Poultry2,500-5,500 mg/lb.
Peanut, roasted with skin3,500 mg/cup
Sesame seed2,000 mg/cup
Dry, whole lentils2,500 mg/cup



Method of Action

An inborn error in valine metabolism is seen in small percentage of people and can lead to "maple syrup urine disease". Faulty degradation of the amino acid results from blockage of oxidative decarboxylation and occurs along with inappropriate metabolism of leucine and isoleucine in this unusual genetic metabolism disorder. In these individuals, supplementation with branched-chain amino acids would be contraindicative.

Degradation of the branched-chain amino acids creates a series of branched fatty acid starter pieces, whose utilization leads to the formation of fatty acids that can be incorporated into complex phospholipids. The branched-chain amino acids have a unique muscle-sparing ability due to their gluconeogenic activity.

References

Adibi, S. Roles of Branched-Chain Amino Acids in Metabolic Regulation, J. Lab. Clin. Med., 95:475-84, 1980.

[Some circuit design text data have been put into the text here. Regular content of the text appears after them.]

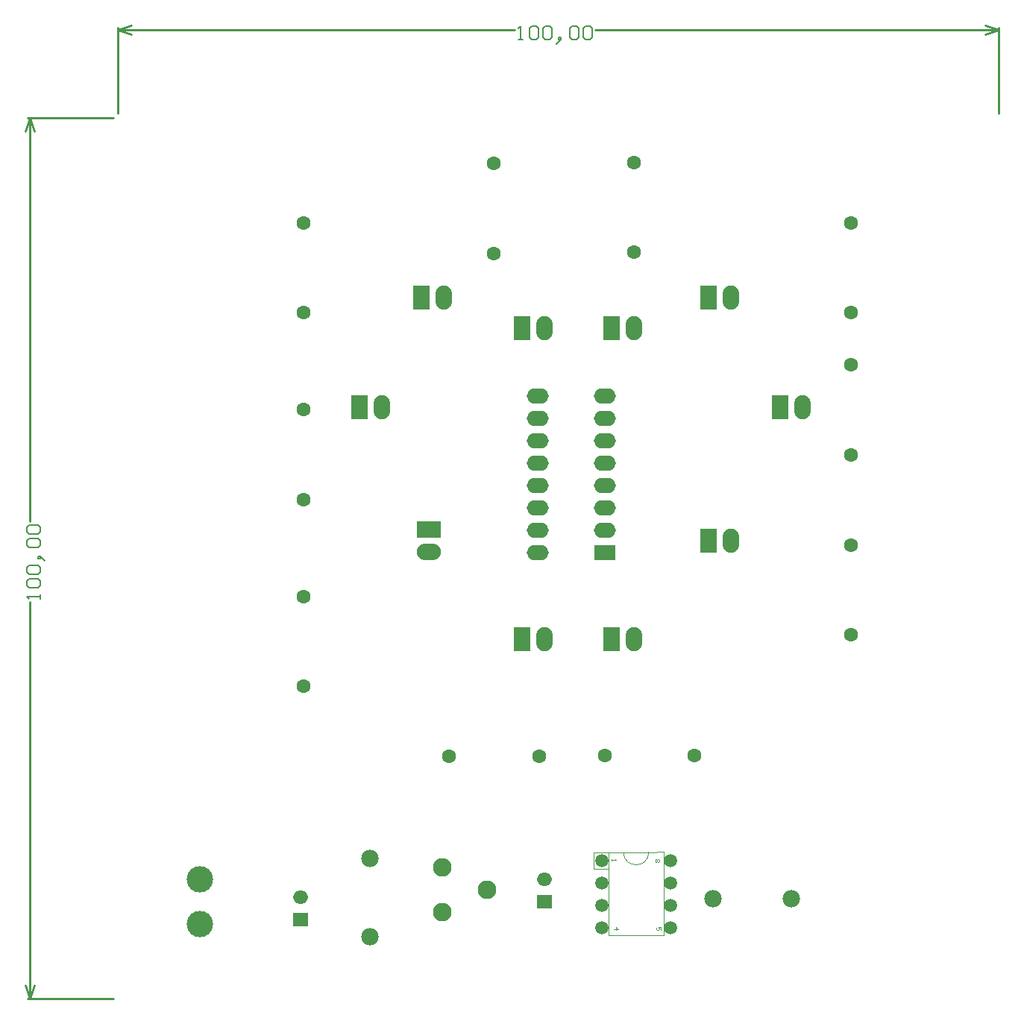
<source format=gts>
G04*
G04 #@! TF.GenerationSoftware,Altium Limited,Altium Designer,21.3.2 (30)*
G04*
G04 Layer_Color=8388736*
%FSLAX24Y24*%
%MOIN*%
G70*
G04*
G04 #@! TF.SameCoordinates,6E726B93-E50A-4388-B932-66385DC3C8FA*
G04*
G04*
G04 #@! TF.FilePolarity,Negative*
G04*
G01*
G75*
%ADD10C,0.0100*%
%ADD14C,0.0020*%
%ADD15C,0.0060*%
%ADD16O,0.0671X0.0592*%
%ADD17R,0.0671X0.0592*%
%ADD18R,0.0730X0.1080*%
%ADD19O,0.0730X0.1080*%
%ADD20C,0.0631*%
%ADD21C,0.0780*%
%ADD22R,0.0980X0.0680*%
%ADD23O,0.0980X0.0680*%
%ADD24C,0.0591*%
%ADD25C,0.1180*%
%ADD26C,0.0830*%
%ADD27R,0.1080X0.0730*%
%ADD28O,0.1080X0.0730*%
D10*
X-3987Y39357D02*
X-3787Y38757D01*
X-4187D02*
X-3987Y39357D01*
X-4187Y587D02*
X-3987Y-13D01*
X-3787Y587D01*
X-3987Y21322D02*
Y39357D01*
Y-13D02*
Y17703D01*
X-4087Y39357D02*
X-248D01*
X-4087Y-13D02*
X-248D01*
X-50Y43294D02*
X550Y43494D01*
X-50Y43294D02*
X550Y43094D01*
X38720D02*
X39320Y43294D01*
X38720Y43494D02*
X39320Y43294D01*
X-50D02*
X17666D01*
X21285D02*
X39320D01*
X-50Y39555D02*
Y43394D01*
X39320Y39555D02*
Y43394D01*
D14*
X22537Y6524D02*
G03*
X23667Y6524I565J2D01*
G01*
X21820Y3150D02*
G03*
X21820Y3150I-256J0D01*
G01*
Y4150D02*
G03*
X21820Y4150I-256J0D01*
G01*
Y5150D02*
G03*
X21820Y5150I-256J0D01*
G01*
Y6150D02*
G03*
X21820Y6150I-256J0D01*
G01*
X24891Y3150D02*
G03*
X24891Y3150I-256J0D01*
G01*
Y4150D02*
G03*
X24891Y4150I-256J0D01*
G01*
Y5150D02*
G03*
X24891Y5150I-256J0D01*
G01*
Y6150D02*
G03*
X24891Y6150I-256J0D01*
G01*
X22537Y6524D02*
X23667Y6524D01*
X21194Y5780D02*
X21871Y5777D01*
X21194Y5780D02*
Y6522D01*
X21870D02*
X22537Y6524D01*
X23673Y6528D02*
X24334Y6534D01*
X21196Y6522D02*
X21870D01*
Y2803D02*
Y6522D01*
X24334Y2806D02*
Y6534D01*
X21870Y2803D02*
X24334Y2806D01*
X22019Y6219D02*
Y6153D01*
Y6186D01*
X22215D01*
X22183Y6219D01*
X22094Y3080D02*
X22291D01*
X22192Y3178D01*
Y3047D01*
X24218Y3042D02*
Y3173D01*
X24120D01*
X24153Y3108D01*
Y3075D01*
X24120Y3042D01*
X24054D01*
X24021Y3075D01*
Y3141D01*
X24054Y3173D01*
X24120Y6220D02*
X24153Y6188D01*
Y6122D01*
X24120Y6089D01*
X24087D01*
X24054Y6122D01*
X24021Y6089D01*
X23989D01*
X23956Y6122D01*
Y6188D01*
X23989Y6220D01*
X24021D01*
X24054Y6188D01*
X24087Y6220D01*
X24120D01*
X24054Y6188D02*
Y6122D01*
D15*
X-3527Y17863D02*
Y18063D01*
Y17963D01*
X-4127D01*
X-4027Y17863D01*
Y18362D02*
X-4127Y18462D01*
Y18662D01*
X-4027Y18762D01*
X-3627D01*
X-3527Y18662D01*
Y18462D01*
X-3627Y18362D01*
X-4027D01*
Y18962D02*
X-4127Y19062D01*
Y19262D01*
X-4027Y19362D01*
X-3627D01*
X-3527Y19262D01*
Y19062D01*
X-3627Y18962D01*
X-4027D01*
X-3427Y19662D02*
X-3527Y19762D01*
X-3627D01*
Y19662D01*
X-3527D01*
Y19762D01*
X-3427Y19662D01*
X-3327Y19562D01*
X-4027Y20162D02*
X-4127Y20262D01*
Y20462D01*
X-4027Y20562D01*
X-3627D01*
X-3527Y20462D01*
Y20262D01*
X-3627Y20162D01*
X-4027D01*
Y20762D02*
X-4127Y20862D01*
Y21062D01*
X-4027Y21162D01*
X-3627D01*
X-3527Y21062D01*
Y20862D01*
X-3627Y20762D01*
X-4027D01*
X17826Y42834D02*
X18026D01*
X17926D01*
Y43434D01*
X17826Y43334D01*
X18325D02*
X18425Y43434D01*
X18625D01*
X18725Y43334D01*
Y42934D01*
X18625Y42834D01*
X18425D01*
X18325Y42934D01*
Y43334D01*
X18925D02*
X19025Y43434D01*
X19225D01*
X19325Y43334D01*
Y42934D01*
X19225Y42834D01*
X19025D01*
X18925Y42934D01*
Y43334D01*
X19625Y42734D02*
X19725Y42834D01*
Y42934D01*
X19625D01*
Y42834D01*
X19725D01*
X19625Y42734D01*
X19525Y42634D01*
X20125Y43334D02*
X20225Y43434D01*
X20425D01*
X20525Y43334D01*
Y42934D01*
X20425Y42834D01*
X20225D01*
X20125Y42934D01*
Y43334D01*
X20725D02*
X20825Y43434D01*
X21025D01*
X21125Y43334D01*
Y42934D01*
X21025Y42834D01*
X20825D01*
X20725Y42934D01*
Y43334D01*
D16*
X19000Y5300D02*
D03*
X8100Y4500D02*
D03*
D17*
X19000Y4300D02*
D03*
X8100Y3500D02*
D03*
D18*
X22000Y29950D02*
D03*
X26350Y31300D02*
D03*
X29550Y26400D02*
D03*
X26350Y20450D02*
D03*
X22000Y16050D02*
D03*
X18000D02*
D03*
X10750Y26400D02*
D03*
X13500Y31300D02*
D03*
X18000Y29950D02*
D03*
D19*
X23000D02*
D03*
X27350Y31300D02*
D03*
X30550Y26400D02*
D03*
X27350Y20450D02*
D03*
X23000Y16050D02*
D03*
X19000D02*
D03*
X11750Y26400D02*
D03*
X14500Y31300D02*
D03*
X19000Y29950D02*
D03*
D20*
X23000Y33342D02*
D03*
Y37358D02*
D03*
X32700Y30642D02*
D03*
Y34658D02*
D03*
Y28308D02*
D03*
Y24292D02*
D03*
Y16242D02*
D03*
Y20258D02*
D03*
X25708Y10850D02*
D03*
X21692D02*
D03*
X18758Y10800D02*
D03*
X14742D02*
D03*
X8250Y13942D02*
D03*
Y17958D02*
D03*
Y22292D02*
D03*
Y26308D02*
D03*
Y30642D02*
D03*
Y34658D02*
D03*
X16750Y33292D02*
D03*
Y37308D02*
D03*
D21*
X11200Y2750D02*
D03*
Y6250D02*
D03*
X26550Y4450D02*
D03*
X30050D02*
D03*
D22*
X21700Y19900D02*
D03*
D23*
Y20900D02*
D03*
Y21900D02*
D03*
Y22900D02*
D03*
Y23900D02*
D03*
Y24900D02*
D03*
Y25900D02*
D03*
Y26900D02*
D03*
X18700Y19900D02*
D03*
Y20900D02*
D03*
Y21900D02*
D03*
Y22900D02*
D03*
Y23900D02*
D03*
Y24900D02*
D03*
Y25900D02*
D03*
Y26900D02*
D03*
D24*
X24635Y3150D02*
D03*
Y4150D02*
D03*
Y5150D02*
D03*
Y6150D02*
D03*
X21565D02*
D03*
Y5150D02*
D03*
Y4150D02*
D03*
Y3150D02*
D03*
D25*
X3600Y5312D02*
D03*
Y3312D02*
D03*
D26*
X14450Y5850D02*
D03*
X16450Y4850D02*
D03*
X14450Y3850D02*
D03*
D27*
X13840Y20950D02*
D03*
D28*
Y19950D02*
D03*
M02*

</source>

Blackburn, G., J. Grant, V. Young, ed., Amino Acids Metabolism and Medical Applications.

Glass, A., R. Bongiovanni, C. Smith, & T. Boehm, Normal Valine Disposal in Obese Subjects with Impaired Glucose Disposal: Evidence for Selective Insulin Resistance, Metab, 30:578-82, 1981.

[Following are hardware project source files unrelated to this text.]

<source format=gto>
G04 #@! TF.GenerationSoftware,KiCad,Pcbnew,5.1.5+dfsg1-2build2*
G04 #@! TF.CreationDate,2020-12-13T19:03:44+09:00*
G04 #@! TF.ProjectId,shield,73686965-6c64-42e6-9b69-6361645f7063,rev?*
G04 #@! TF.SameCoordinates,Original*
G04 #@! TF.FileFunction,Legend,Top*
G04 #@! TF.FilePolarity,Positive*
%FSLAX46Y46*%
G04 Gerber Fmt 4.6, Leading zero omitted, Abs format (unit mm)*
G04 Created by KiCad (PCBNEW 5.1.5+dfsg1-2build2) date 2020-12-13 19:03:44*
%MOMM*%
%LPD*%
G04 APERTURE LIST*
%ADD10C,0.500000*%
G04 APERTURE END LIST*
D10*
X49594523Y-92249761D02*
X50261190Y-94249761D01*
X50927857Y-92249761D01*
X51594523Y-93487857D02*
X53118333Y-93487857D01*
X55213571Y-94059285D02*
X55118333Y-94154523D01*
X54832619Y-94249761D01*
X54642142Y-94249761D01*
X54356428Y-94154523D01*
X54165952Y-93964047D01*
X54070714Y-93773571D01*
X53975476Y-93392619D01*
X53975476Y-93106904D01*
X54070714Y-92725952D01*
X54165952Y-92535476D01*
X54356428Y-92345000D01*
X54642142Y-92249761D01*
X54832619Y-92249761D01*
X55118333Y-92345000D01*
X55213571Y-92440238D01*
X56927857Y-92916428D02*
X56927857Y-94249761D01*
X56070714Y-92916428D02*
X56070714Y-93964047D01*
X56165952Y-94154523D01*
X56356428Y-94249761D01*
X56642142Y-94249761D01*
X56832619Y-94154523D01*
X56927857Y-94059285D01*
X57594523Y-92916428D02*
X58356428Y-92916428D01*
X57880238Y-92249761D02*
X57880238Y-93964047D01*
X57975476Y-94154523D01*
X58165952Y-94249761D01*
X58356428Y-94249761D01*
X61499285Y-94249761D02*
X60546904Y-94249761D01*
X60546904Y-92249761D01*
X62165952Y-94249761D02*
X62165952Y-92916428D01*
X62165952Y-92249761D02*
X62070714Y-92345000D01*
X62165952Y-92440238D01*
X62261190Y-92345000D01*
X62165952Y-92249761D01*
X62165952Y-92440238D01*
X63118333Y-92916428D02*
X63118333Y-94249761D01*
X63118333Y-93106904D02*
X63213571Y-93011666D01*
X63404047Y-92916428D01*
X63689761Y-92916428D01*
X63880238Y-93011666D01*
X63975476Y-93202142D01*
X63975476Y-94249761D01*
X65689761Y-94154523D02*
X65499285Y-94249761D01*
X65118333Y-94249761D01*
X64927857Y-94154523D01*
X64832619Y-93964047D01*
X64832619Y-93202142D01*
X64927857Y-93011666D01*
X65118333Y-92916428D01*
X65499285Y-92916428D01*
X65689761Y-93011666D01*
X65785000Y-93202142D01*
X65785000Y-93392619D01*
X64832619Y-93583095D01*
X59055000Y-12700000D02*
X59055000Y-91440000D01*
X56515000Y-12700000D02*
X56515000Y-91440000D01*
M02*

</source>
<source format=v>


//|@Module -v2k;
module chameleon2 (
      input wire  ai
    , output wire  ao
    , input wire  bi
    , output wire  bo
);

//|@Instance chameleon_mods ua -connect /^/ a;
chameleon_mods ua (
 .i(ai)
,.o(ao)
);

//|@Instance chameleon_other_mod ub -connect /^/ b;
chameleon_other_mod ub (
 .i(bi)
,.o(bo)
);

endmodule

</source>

Munro, H. & M. Crim. The Proteins and Amino Acids. Modern Nutrition in Health & Disease, eds: R. Goodhart & M. Shils. Phila. Lea & Febiger, 1980

Young, V., M. Meguid, D. Meredith & D. Bier. Recent Developments in Knowledge of Human Amino Acid Requirements. Nitrogen Metabolism in Man, eds: J. Waterlow and J. Stephen. London: Applied Science Publ 1981.